After 47 years in the European Union and its predecessor organisations, Britain is set to wade into a post-Brexit future on Friday, 31 January, putting behind it a protracted period of uncertainty that had haunted the country since the EU withdrawal referendum on 23 June 2016.
Britain’s exit from the European Union will finally take formal effect this Friday, on 31 January, at 11 p.m. London time, which is midnight in Brussels, the site of EU headquarters, ending a political battle over Brexit in the UK that has dragged on for more than three years.
The June 2016 EU referendum was closely fought, with 52 percent voting to leave the EU and 48 per cent voting to remain, in a ballot that cut across party and ideological lines.
There’ll be rejoicing in some quarters, and sorrow in others on Brexit day.
As some in Britain perceive leaving the bloc as an assertion of sovereignty, others believe it will end their right to freely work and live in the 27 EU countries and disrupt ties with a sprawling free-trade zone.
As Britain and the EU go their separate ways, sentiments on social media have likewise been split. Many are enthusiastically celebrating the occasion.

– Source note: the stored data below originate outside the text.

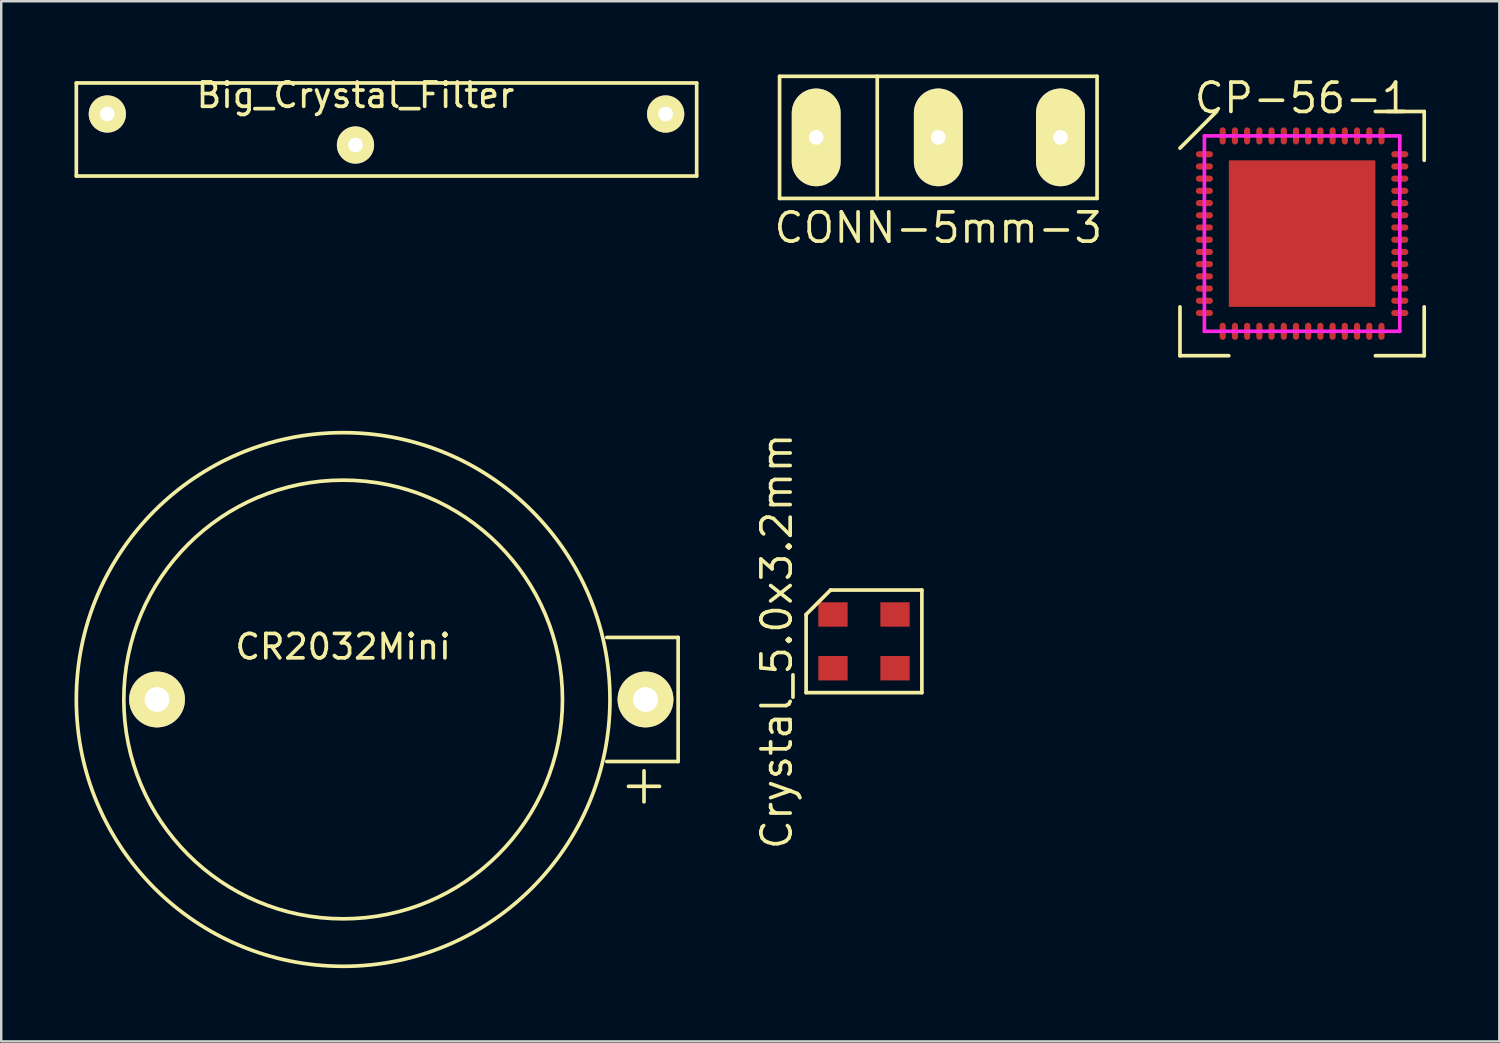
<source format=kicad_pcb>
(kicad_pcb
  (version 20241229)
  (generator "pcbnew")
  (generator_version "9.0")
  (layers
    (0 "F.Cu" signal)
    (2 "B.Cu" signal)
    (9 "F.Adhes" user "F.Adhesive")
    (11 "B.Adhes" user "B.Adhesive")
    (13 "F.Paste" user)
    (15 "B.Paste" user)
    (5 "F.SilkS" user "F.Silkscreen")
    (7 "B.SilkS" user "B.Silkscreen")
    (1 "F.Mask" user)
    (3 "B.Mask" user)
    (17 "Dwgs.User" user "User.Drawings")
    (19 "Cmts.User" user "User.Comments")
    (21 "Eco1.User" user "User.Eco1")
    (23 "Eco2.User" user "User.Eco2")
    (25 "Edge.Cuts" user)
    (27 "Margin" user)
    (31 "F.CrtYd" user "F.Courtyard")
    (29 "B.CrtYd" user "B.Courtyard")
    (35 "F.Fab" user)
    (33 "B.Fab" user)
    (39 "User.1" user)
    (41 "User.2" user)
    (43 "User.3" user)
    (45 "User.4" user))
  (footprint "CR2032Mini"
    (layer "F.Cu")
    (at 11 25.59)
    (property "Reference" "CR2032Mini" (at 0 -2.159 0) (layer "F.SilkS") (effects (font (size 1 1) (thickness 0.15))))
    (attr through_hole)
    (fp_line (start 10.795 -2.54) (end 13.716 -2.54) (stroke (width 0.15) (type solid)) (layer "F.SilkS"))
    (fp_line (start 11.684 3.556) (end 12.954 3.556) (stroke (width 0.15) (type solid)) (layer "F.SilkS"))
    (fp_line (start 12.319 2.921) (end 12.319 4.191) (stroke (width 0.15) (type solid)) (layer "F.SilkS"))
    (fp_line (start 13.716 -2.54) (end 13.716 2.54) (stroke (width 0.15) (type solid)) (layer "F.SilkS"))
    (fp_line (start 13.716 2.54) (end 10.795 2.54) (stroke (width 0.15) (type solid)) (layer "F.SilkS"))
    (fp_circle (center 0 0) (end -1.27 -8.89) (stroke (width 0.15) (type solid)) (fill no) (layer "F.SilkS"))
    (fp_circle (center 0 0) (end 6.35 8.89) (stroke (width 0.15) (type solid)) (fill no) (layer "F.SilkS"))
    (pad "1" thru_hole circle (at 12.38 0) (size 2.286 2.286) (drill 1.016) (layers "*.Cu" "*.Mask" "F.SilkS"))
    (pad "2" thru_hole circle (at -7.62 0) (size 2.286 2.286) (drill 1.016) (layers "*.Cu" "*.Mask" "F.SilkS")))
  (footprint "Crystal_5.0x3.2mm"
    (layer "F.Cu")
    (at 32.326 23.21)
    (property "Reference" "Crystal_5.0x3.2mm" (at -3.57 0 90) (layer "F.SilkS") (effects (font (size 1.2 1.2) (thickness 0.15))))
    (attr through_hole)
    (fp_line (start -2.37 -1.1) (end -2.37 2.1) (stroke (width 0.15) (type solid)) (layer "F.SilkS"))
    (fp_line (start -2.37 2.1) (end 2.37 2.1) (stroke (width 0.15) (type solid)) (layer "F.SilkS"))
    (fp_line (start -1.37 -2.1) (end -2.37 -1.1) (stroke (width 0.15) (type solid)) (layer "F.SilkS"))
    (fp_line (start 2.37 -2.1) (end -1.37 -2.1) (stroke (width 0.15) (type solid)) (layer "F.SilkS"))
    (fp_line (start 2.37 2.1) (end 2.37 -2.1) (stroke (width 0.15) (type solid)) (layer "F.SilkS"))
    (pad "1" smd rect (at -1.27 1.1) (size 1.2 1) (layers "F.Cu" "F.Mask" "F.Paste"))
    (pad "2" smd rect (at 1.27 1.1) (size 1.2 1) (layers "F.Cu" "F.Mask" "F.Paste"))
    (pad "3" smd rect (at 1.27 -1.1) (size 1.2 1) (layers "F.Cu" "F.Mask" "F.Paste"))
    (pad "4" smd rect (at -1.27 -1.1) (size 1.2 1) (layers "F.Cu" "F.Mask" "F.Paste")))
  (footprint "Big_Crystal_Filter"
    (layer "F.Cu")
    (at 11.505 0.348)
    (property "Reference" "Big_Crystal_Filter" (at 0 0.5 0) (layer "F.SilkS") (effects (font (size 1 1) (thickness 0.15))))
    (attr through_hole)
    (fp_line (start -11.43 0) (end 13.97 0) (stroke (width 0.15) (type solid)) (layer "F.SilkS"))
    (fp_line (start -11.43 3.81) (end -11.43 0) (stroke (width 0.15) (type solid)) (layer "F.SilkS"))
    (fp_line (start 13.97 0) (end 13.97 3.81) (stroke (width 0.15) (type solid)) (layer "F.SilkS"))
    (fp_line (start 13.97 3.81) (end -11.43 3.81) (stroke (width 0.15) (type solid)) (layer "F.SilkS"))
    (pad "1" thru_hole circle (at -10.16 1.27) (size 1.524 1.524) (drill 0.6) (layers "*.Cu" "*.Mask" "F.SilkS"))
    (pad "2" thru_hole circle (at 12.7 1.27) (size 1.524 1.524) (drill 0.6) (layers "*.Cu" "*.Mask" "F.SilkS"))
    (pad "3" thru_hole circle (at 0 2.54) (size 1.524 1.524) (drill 0.6) (layers "*.Cu" "*.Mask" "F.SilkS")))
  (footprint "CONN-5mm-3"
    (layer "F.Cu")
    (at 35.369 2.575)
    (property "Reference" "CONN-5mm-3" (at 0 3.7 0) (layer "F.SilkS") (effects (font (size 1.2 1.2) (thickness 0.15))))
    (attr through_hole)
    (fp_line (start -6.5 -2.5) (end 6.5 -2.5) (stroke (width 0.15) (type solid)) (layer "F.SilkS"))
    (fp_line (start -6.5 2.5) (end -6.5 -2.5) (stroke (width 0.15) (type solid)) (layer "F.SilkS"))
    (fp_line (start -2.5 -2.5) (end -2.5 2.5) (stroke (width 0.15) (type solid)) (layer "F.SilkS"))
    (fp_line (start 6.5 -2.5) (end 6.5 2.5) (stroke (width 0.15) (type solid)) (layer "F.SilkS"))
    (fp_line (start 6.5 2.5) (end -6.5 2.5) (stroke (width 0.15) (type solid)) (layer "F.SilkS"))
    (pad "1" thru_hole oval (at -5 0) (size 2 4) (drill 0.6) (layers "*.Cu" "*.Mask" "F.SilkS"))
    (pad "2" thru_hole oval (at 0 0) (size 2 4) (drill 0.6) (layers "*.Cu" "*.Mask" "F.SilkS"))
    (pad "3" thru_hole oval (at 5 0) (size 2 4) (drill 0.6) (layers "*.Cu" "*.Mask" "F.SilkS")))
  (footprint "CP-56-1"
    (layer "F.Cu")
    (at 50.264 6.515)
    (property "Reference" "CP-56-1" (at 0 -5.55 0) (layer "F.SilkS") (effects (font (size 1.2 1.2) (thickness 0.15))))
    (attr through_hole)
    (fp_line (start -5 -3.5) (end -3.5 -5) (stroke (width 0.15) (type solid)) (layer "F.SilkS"))
    (fp_line (start -5 5) (end -5 3) (stroke (width 0.15) (type solid)) (layer "F.SilkS"))
    (fp_line (start -3 5) (end -5 5) (stroke (width 0.15) (type solid)) (layer "F.SilkS"))
    (fp_line (start 3 -5) (end 5 -5) (stroke (width 0.15) (type solid)) (layer "F.SilkS"))
    (fp_line (start 3 5) (end 5 5) (stroke (width 0.15) (type solid)) (layer "F.SilkS"))
    (fp_line (start 5 -5) (end 5 -3) (stroke (width 0.15) (type solid)) (layer "F.SilkS"))
    (fp_line (start 5 5) (end 5 3) (stroke (width 0.15) (type solid)) (layer "F.SilkS"))
    (fp_line (start -4 -4) (end 4 -4) (stroke (width 0.15) (type solid)) (layer "F.CrtYd"))
    (fp_line (start -4 4) (end -4 -4) (stroke (width 0.15) (type solid)) (layer "F.CrtYd"))
    (fp_line (start 4 -4) (end 4 4) (stroke (width 0.15) (type solid)) (layer "F.CrtYd"))
    (fp_line (start 4 4) (end -4 4) (stroke (width 0.15) (type solid)) (layer "F.CrtYd"))
    (pad "1" smd oval (at -4 -3.25 90) (size 0.25 0.7) (layers "F.Cu" "F.Mask" "F.Paste"))
    (pad "2" smd oval (at -4 -2.75 90) (size 0.25 0.7) (layers "F.Cu" "F.Mask" "F.Paste"))
    (pad "3" smd oval (at -4 -2.25 90) (size 0.25 0.7) (layers "F.Cu" "F.Mask" "F.Paste"))
    (pad "4" smd oval (at -4 -1.75 90) (size 0.25 0.7) (layers "F.Cu" "F.Mask" "F.Paste"))
    (pad "5" smd oval (at -4 -1.25 90) (size 0.25 0.7) (layers "F.Cu" "F.Mask" "F.Paste"))
    (pad "6" smd oval (at -4 -0.75 90) (size 0.25 0.7) (layers "F.Cu" "F.Mask" "F.Paste"))
    (pad "6" smd rect (at 0 0) (size 6 6) (layers "F.Cu" "F.Mask" "F.Paste"))
    (pad "7" smd oval (at -4 -0.25 90) (size 0.25 0.7) (layers "F.Cu" "F.Mask" "F.Paste"))
    (pad "8" smd oval (at -4 0.25 90) (size 0.25 0.7) (layers "F.Cu" "F.Mask" "F.Paste"))
    (pad "9" smd oval (at -4 0.75 90) (size 0.25 0.7) (layers "F.Cu" "F.Mask" "F.Paste"))
    (pad "10" smd oval (at -4 1.25 90) (size 0.25 0.7) (layers "F.Cu" "F.Mask" "F.Paste"))
    (pad "11" smd oval (at -4 1.75 90) (size 0.25 0.7) (layers "F.Cu" "F.Mask" "F.Paste"))
    (pad "12" smd oval (at -4 2.25 90) (size 0.25 0.7) (layers "F.Cu" "F.Mask" "F.Paste"))
    (pad "13" smd oval (at -4 2.75 90) (size 0.25 0.7) (layers "F.Cu" "F.Mask" "F.Paste"))
    (pad "14" smd oval (at -4 3.25 90) (size 0.25 0.7) (layers "F.Cu" "F.Mask" "F.Paste"))
    (pad "15" smd oval (at -3.25 4) (size 0.25 0.7) (layers "F.Cu" "F.Mask" "F.Paste"))
    (pad "16" smd oval (at -2.75 4) (size 0.25 0.7) (layers "F.Cu" "F.Mask" "F.Paste"))
    (pad "17" smd oval (at -2.25 4) (size 0.25 0.7) (layers "F.Cu" "F.Mask" "F.Paste"))
    (pad "18" smd oval (at -1.75 4) (size 0.25 0.7) (layers "F.Cu" "F.Mask" "F.Paste"))
    (pad "19" smd oval (at -1.25 4) (size 0.25 0.7) (layers "F.Cu" "F.Mask" "F.Paste"))
    (pad "20" smd oval (at -0.75 4) (size 0.25 0.7) (layers "F.Cu" "F.Mask" "F.Paste"))
    (pad "21" smd oval (at -0.25 4) (size 0.25 0.7) (layers "F.Cu" "F.Mask" "F.Paste"))
    (pad "22" smd oval (at 0.25 4) (size 0.25 0.7) (layers "F.Cu" "F.Mask" "F.Paste"))
    (pad "23" smd oval (at 0.75 4) (size 0.25 0.7) (layers "F.Cu" "F.Mask" "F.Paste"))
    (pad "24" smd oval (at 1.25 4) (size 0.25 0.7) (layers "F.Cu" "F.Mask" "F.Paste"))
    (pad "25" smd oval (at 1.75 4) (size 0.25 0.7) (layers "F.Cu" "F.Mask" "F.Paste"))
    (pad "26" smd oval (at 2.25 4) (size 0.25 0.7) (layers "F.Cu" "F.Mask" "F.Paste"))
    (pad "27" smd oval (at 2.75 4) (size 0.25 0.7) (layers "F.Cu" "F.Mask" "F.Paste"))
    (pad "28" smd oval (at 3.25 4) (size 0.25 0.7) (layers "F.Cu" "F.Mask" "F.Paste"))
    (pad "29" smd oval (at 4 3.25 90) (size 0.25 0.7) (layers "F.Cu" "F.Mask" "F.Paste"))
    (pad "30" smd oval (at 4 2.75 90) (size 0.25 0.7) (layers "F.Cu" "F.Mask" "F.Paste"))
    (pad "31" smd oval (at 4 2.25 90) (size 0.25 0.7) (layers "F.Cu" "F.Mask" "F.Paste"))
    (pad "32" smd oval (at 4 1.75 90) (size 0.25 0.7) (layers "F.Cu" "F.Mask" "F.Paste"))
    (pad "33" smd oval (at 4 1.25 90) (size 0.25 0.7) (layers "F.Cu" "F.Mask" "F.Paste"))
    (pad "34" smd oval (at 4 0.75 90) (size 0.25 0.7) (layers "F.Cu" "F.Mask" "F.Paste"))
    (pad "35" smd oval (at 4 0.25 90) (size 0.25 0.7) (layers "F.Cu" "F.Mask" "F.Paste"))
    (pad "36" smd oval (at 4 -0.25 90) (size 0.25 0.7) (layers "F.Cu" "F.Mask" "F.Paste"))
    (pad "37" smd oval (at 4 -0.75 90) (size 0.25 0.7) (layers "F.Cu" "F.Mask" "F.Paste"))
    (pad "38" smd oval (at 4 -1.25 90) (size 0.25 0.7) (layers "F.Cu" "F.Mask" "F.Paste"))
    (pad "39" smd oval (at 4 -1.75 90) (size 0.25 0.7) (layers "F.Cu" "F.Mask" "F.Paste"))
    (pad "40" smd oval (at 4 -2.25 90) (size 0.25 0.7) (layers "F.Cu" "F.Mask" "F.Paste"))
    (pad "41" smd oval (at 4 -2.75 90) (size 0.25 0.7) (layers "F.Cu" "F.Mask" "F.Paste"))
    (pad "42" smd oval (at 4 -3.25 90) (size 0.25 0.7) (layers "F.Cu" "F.Mask" "F.Paste"))
    (pad "43" smd oval (at 3.25 -4) (size 0.25 0.7) (layers "F.Cu" "F.Mask" "F.Paste"))
    (pad "44" smd oval (at 2.75 -4) (size 0.25 0.7) (layers "F.Cu" "F.Mask" "F.Paste"))
    (pad "45" smd oval (at 2.25 -4) (size 0.25 0.7) (layers "F.Cu" "F.Mask" "F.Paste"))
    (pad "46" smd oval (at 1.75 -4) (size 0.25 0.7) (layers "F.Cu" "F.Mask" "F.Paste"))
    (pad "47" smd oval (at 1.25 -4) (size 0.25 0.7) (layers "F.Cu" "F.Mask" "F.Paste"))
    (pad "48" smd oval (at 0.75 -4) (size 0.25 0.7) (layers "F.Cu" "F.Mask" "F.Paste"))
    (pad "49" smd oval (at 0.25 -4) (size 0.25 0.7) (layers "F.Cu" "F.Mask" "F.Paste"))
    (pad "50" smd oval (at -0.25 -4) (size 0.25 0.7) (layers "F.Cu" "F.Mask" "F.Paste"))
    (pad "51" smd oval (at -0.75 -4) (size 0.25 0.7) (layers "F.Cu" "F.Mask" "F.Paste"))
    (pad "52" smd oval (at -1.25 -4) (size 0.25 0.7) (layers "F.Cu" "F.Mask" "F.Paste"))
    (pad "53" smd oval (at -1.75 -4) (size 0.25 0.7) (layers "F.Cu" "F.Mask" "F.Paste"))
    (pad "54" smd oval (at -2.25 -4) (size 0.25 0.7) (layers "F.Cu" "F.Mask" "F.Paste"))
    (pad "55" smd oval (at -2.75 -4) (size 0.25 0.7) (layers "F.Cu" "F.Mask" "F.Paste"))
    (pad "56" smd oval (at -3.25 -4) (size 0.25 0.7) (layers "F.Cu" "F.Mask" "F.Paste")))
  (gr_rect
    (start -3 -3)
    (end 58.339 39.59)
    (stroke (width 0.1) (type default))
    (fill no)
    (layer "Edge.Cuts")))
</source>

For those who voted remain, Brexit day brings sorrow.
After Britain formally exits the EU on 31 January, a transition period will last for the rest of 2020, during which free trade and free movement between Britain and the EU will continue.
The United Kingdom will remain within the bloc’s customs union and single market, abiding by EU rules. During this period negotiations will take place between the UK and Brussels to negotiate a complex new relationship embracing not only trade but a host of other contentious issues.
While critics have warned that 11 months is not nearly enough time for Boris Johnson’s government to achieve a deal with the EU, the Prime Minister has ruled out any extension of the transition period.